The latest version of Photoshop CC 2018 tempted me to play. Reminds me a bit of R. Crumb’s infinite cross-hatching style with the exception of the sky. This is actually a shot of the Rio Grande at the Taos Junction Bridge from late this afternoon, with the unpaved road to Carson curving up and to the right.
Does the Universe have a tail or is it like a tree? Is everybody crazy? Are things a mess? If one of us finds hope and common sense, does the world get any better? Is reality zero-sum? (“Is this all there is?”) If I show you twenty facts that say “we can’t” and you don’t get depressed, are you the one who needs an intervention? If I throw a rock into the water, how many ripples will I see? What did my friend mean when he said this world’s “on fire”? How do you know the baby’s going to be all right? What if I die and I’m still here?
For the record, real-life hero journeys kind of suck. On the other hand, the cool thing about being an artist is you never get to quit. None of this lying around and feeling guilty like my mother did because the doctor used forceps to pull my brother Bill out after he got twisted when she when started going into labor in the elevator. (You can read about him here.) That must have been a time, all right. How this turns a person into a social idiot and meth freak is between him and the angel bands, but I think about him rather often, especially how he died alone, delirious and screaming in the V.A. hospice ward:
“I have money! Lots of money!”
That would be the three or four grand I was holding for him, which I kept. (Serves him right for peeing in my shoes when I was ten.) I’m not sure why he thought this mattered in his situation, but then from all I knew, he never seemed aware at any point that he was dying from the cancer in his lungs and everywhere. Another benefit of meth, I guess, besides saving dough on toothpaste. I see more and more resemblance to him in my own face as I age—six years younger, but folks thought I was his kid brother.
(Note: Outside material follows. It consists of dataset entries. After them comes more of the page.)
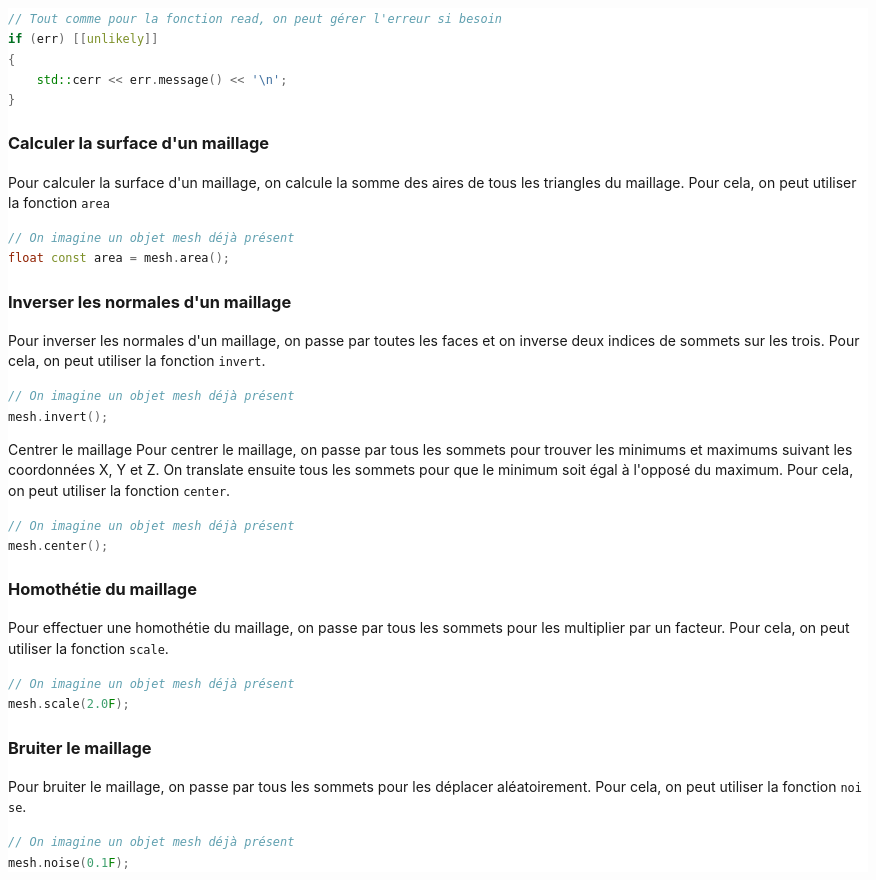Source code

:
 ```cpp
// Tout comme pour la fonction read, on peut gérer l'erreur si besoin
if (err) [[unlikely]]
{
    std::cerr << err.message() << '\n';
}
```

### Calculer la surface d'un maillage

Pour calculer la surface d'un maillage, on calcule la somme des aires de tous les triangles du maillage. Pour cela, on peut utiliser la fonction ``area``

```cpp
// On imagine un objet mesh déjà présent
float const area = mesh.area();
```

### Inverser les normales d'un maillage

Pour inverser les normales d'un maillage, on passe par toutes les faces et on inverse deux indices de sommets sur les trois. Pour cela, on peut utiliser la fonction ``invert``.

```cpp
// On imagine un objet mesh déjà présent
mesh.invert();
```

Centrer le maillage
Pour centrer le maillage, on passe par tous les sommets pour trouver les minimums et maximums suivant les coordonnées X, Y et Z. On translate ensuite tous les sommets pour que le minimum soit égal à l'opposé du maximum. Pour cela, on peut utiliser la fonction ``center``.

```cpp
// On imagine un objet mesh déjà présent
mesh.center();
```

### Homothétie du maillage

Pour effectuer une homothétie du maillage, on passe par tous les sommets pour les multiplier par un facteur. Pour cela, on peut utiliser la fonction ``scale``.

```cpp
// On imagine un objet mesh déjà présent
mesh.scale(2.0F);
```

### Bruiter le maillage

Pour bruiter le maillage, on passe par tous les sommets pour les déplacer aléatoirement. Pour cela, on peut utiliser la fonction ``noise``.

```cpp
// On imagine un objet mesh déjà présent
mesh.noise(0.1F);
```
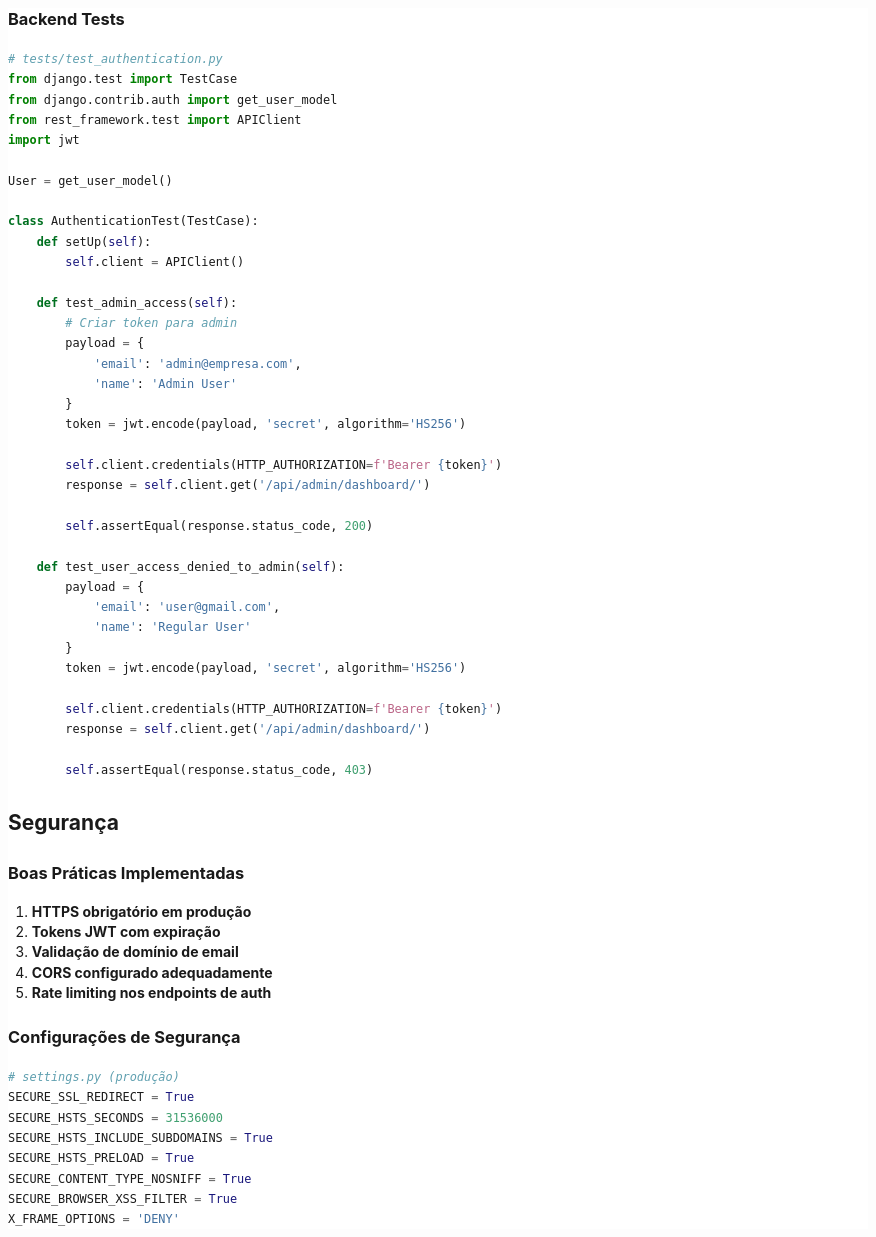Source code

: ### Backend Tests
```python
# tests/test_authentication.py
from django.test import TestCase
from django.contrib.auth import get_user_model
from rest_framework.test import APIClient
import jwt

User = get_user_model()

class AuthenticationTest(TestCase):
    def setUp(self):
        self.client = APIClient()
        
    def test_admin_access(self):
        # Criar token para admin
        payload = {
            'email': 'admin@empresa.com',
            'name': 'Admin User'
        }
        token = jwt.encode(payload, 'secret', algorithm='HS256')
        
        self.client.credentials(HTTP_AUTHORIZATION=f'Bearer {token}')
        response = self.client.get('/api/admin/dashboard/')
        
        self.assertEqual(response.status_code, 200)
        
    def test_user_access_denied_to_admin(self):
        payload = {
            'email': 'user@gmail.com',
            'name': 'Regular User'
        }
        token = jwt.encode(payload, 'secret', algorithm='HS256')
        
        self.client.credentials(HTTP_AUTHORIZATION=f'Bearer {token}')
        response = self.client.get('/api/admin/dashboard/')
        
        self.assertEqual(response.status_code, 403)
```

## Segurança

### Boas Práticas Implementadas
1. **HTTPS obrigatório em produção**
2. **Tokens JWT com expiração**
3. **Validação de domínio de email**
4. **CORS configurado adequadamente**
5. **Rate limiting nos endpoints de auth**

### Configurações de Segurança
```python
# settings.py (produção)
SECURE_SSL_REDIRECT = True
SECURE_HSTS_SECONDS = 31536000
SECURE_HSTS_INCLUDE_SUBDOMAINS = True
SECURE_HSTS_PRELOAD = True
SECURE_CONTENT_TYPE_NOSNIFF = True
SECURE_BROWSER_XSS_FILTER = True
X_FRAME_OPTIONS = 'DENY'
```
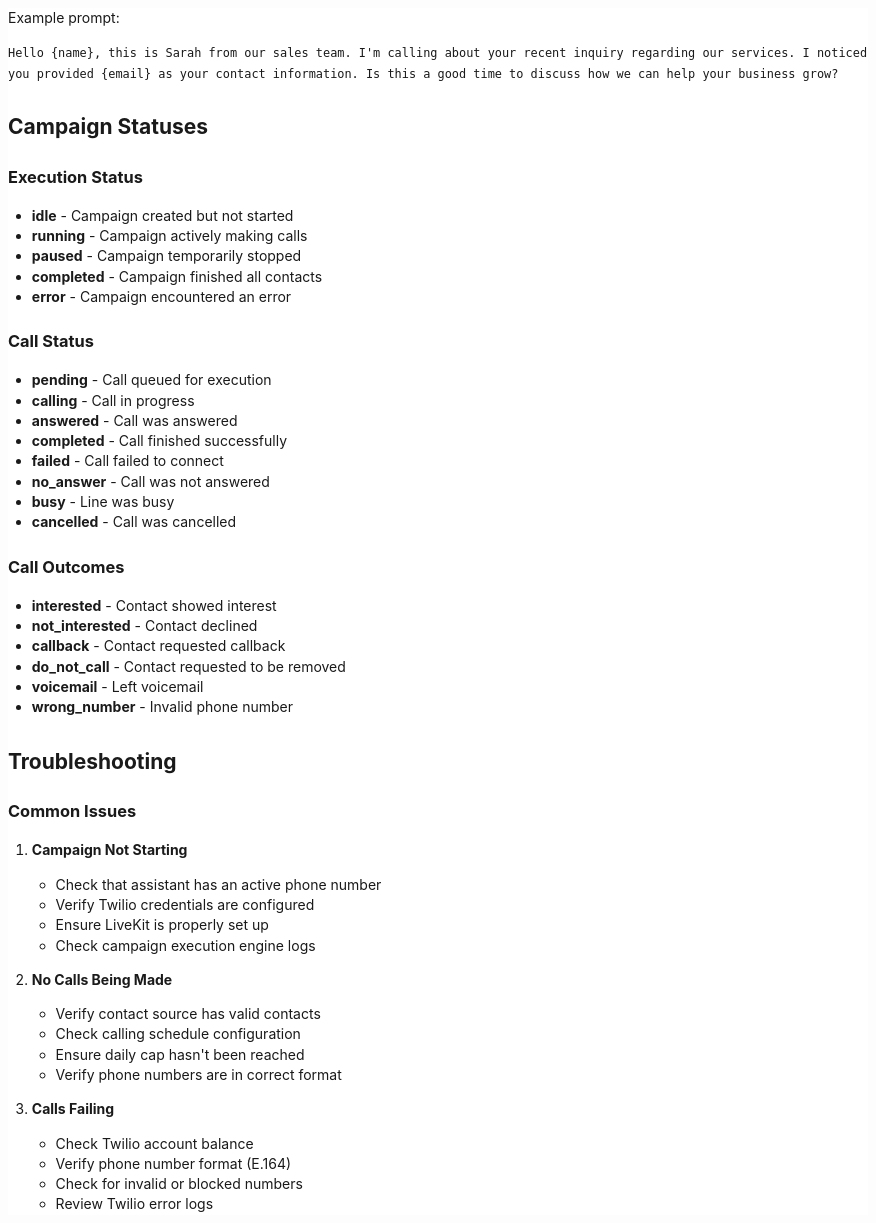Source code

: Example prompt:
```
Hello {name}, this is Sarah from our sales team. I'm calling about your recent inquiry regarding our services. I noticed you provided {email} as your contact information. Is this a good time to discuss how we can help your business grow?
```

## Campaign Statuses

### Execution Status
- **idle** - Campaign created but not started
- **running** - Campaign actively making calls
- **paused** - Campaign temporarily stopped
- **completed** - Campaign finished all contacts
- **error** - Campaign encountered an error

### Call Status
- **pending** - Call queued for execution
- **calling** - Call in progress
- **answered** - Call was answered
- **completed** - Call finished successfully
- **failed** - Call failed to connect
- **no_answer** - Call was not answered
- **busy** - Line was busy
- **cancelled** - Call was cancelled

### Call Outcomes
- **interested** - Contact showed interest
- **not_interested** - Contact declined
- **callback** - Contact requested callback
- **do_not_call** - Contact requested to be removed
- **voicemail** - Left voicemail
- **wrong_number** - Invalid phone number

## Troubleshooting

### Common Issues

1. **Campaign Not Starting**
   - Check that assistant has an active phone number
   - Verify Twilio credentials are configured
   - Ensure LiveKit is properly set up
   - Check campaign execution engine logs

2. **No Calls Being Made**
   - Verify contact source has valid contacts
   - Check calling schedule configuration
   - Ensure daily cap hasn't been reached
   - Verify phone numbers are in correct format

3. **Calls Failing**
   - Check Twilio account balance
   - Verify phone number format (E.164)
   - Check for invalid or blocked numbers
   - Review Twilio error logs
Having a gap inside my own mouth where I need an implant isn’t helping, either. One of the first signs of The End is not replacing missing teeth.
Meanwhile back in Taos, all is temporary. The only thing that keeps the alligators down is living in the moment, which I try. When this works, it is a refuge. Yesterday I swept sticks in the dirt because the sun was out, and that was slick.
I used to tell my psycho-analyst before I fired her, “I can’t help it that I’m this old,” meaning that I’m on a different track than most of the known world, at least the parts I read about, and grading for success is stupid. It’s my path, after all, and everybody’s got one. The worst thing you can ever do is make comparisons. It’s such an ingrained habit for me that the effort not to do so, while wholly mental, is akin to hoisting duffel bags of rocks. With any luck at all I watch those thoughts and let them slide away to wake up for a second and experience I am simply That Which Sees.
We’re dying from the stress. If I were any good, I’d have had a traditional career or manifested like Picasso and be living on my island. There’s no way to catch up. I’m too old, it’s over, everything is fucked and costs too much. We’ll never leave this hovel. I’ll die friendless in the dirt. How can I create my art when all we do is struggle? Houses here are too expensive, but we can’t afford to move. America is doomed. I don’t want to leave el Norte, but Taos is absurd and nothing feels like home…
The negativity is automatic (and untrue). One reason I haven’t posted much for several years is that I’ve been climbing out from under. I don’t want to talk about it, really, but the key is my desire. Liberating “Johnny,” who had everything he needed on the day that he was born. It’s as if I haven’t yet begun to write—how weird! We’re getting there, however. Two months ago I busted out of character and bought a goddamned truck. Just one different thought, a piece of the new narrative, and things come jumping out like Jesus, Santa Claus, and rock and roll.
This is how it is for me but maybe not for you. Nobody knows, remember. No one has the goods.
The vantage point above is very close to where we live. Yes, I know you’ve seen this view. I can reach it by driving less than fifteen minutes and walking briskly for ten minutes more, and every time, I’m simply stunned. So what, though, in the larger scheme of things? We have to leave our old adobe rental. No one is pushing except the two of us—it’s both a physical and metaphysical necessity—but this morning, I seem not to be able to figure out how. Perhaps it’s best to not even try the thing directly but simply live, and write what must not be forgotten. One always has a choice, you know: believe or not believe! So here we are, right now.